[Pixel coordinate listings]
....

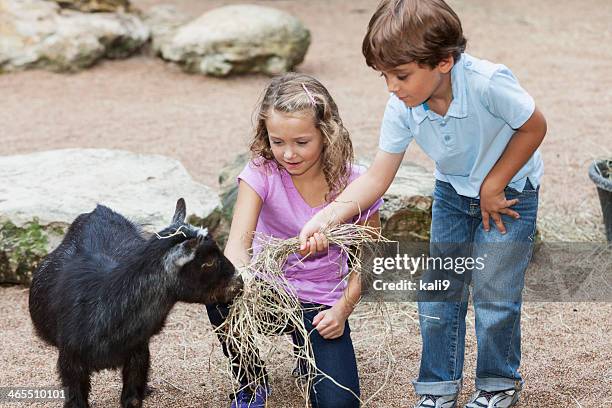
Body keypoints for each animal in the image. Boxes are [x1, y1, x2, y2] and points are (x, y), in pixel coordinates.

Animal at [28, 197, 243, 404]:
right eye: (209, 262)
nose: (239, 281)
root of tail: (98, 210)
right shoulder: (70, 362)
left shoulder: (138, 354)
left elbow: (132, 398)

....

[EXERCISE AIM] Hand over the entries again, exactly as written and without the pictures.

[FINAL ANSWER]
Body keypoints for each animal in the image. Boxes are [x1, y1, x2, y2] and points are (x, y), in pixel coordinates.

Animal at [28, 197, 243, 404]:
right eye: (209, 262)
nose: (239, 281)
root of tail: (98, 210)
right shoulder: (70, 362)
left shoulder: (138, 354)
left elbow: (132, 398)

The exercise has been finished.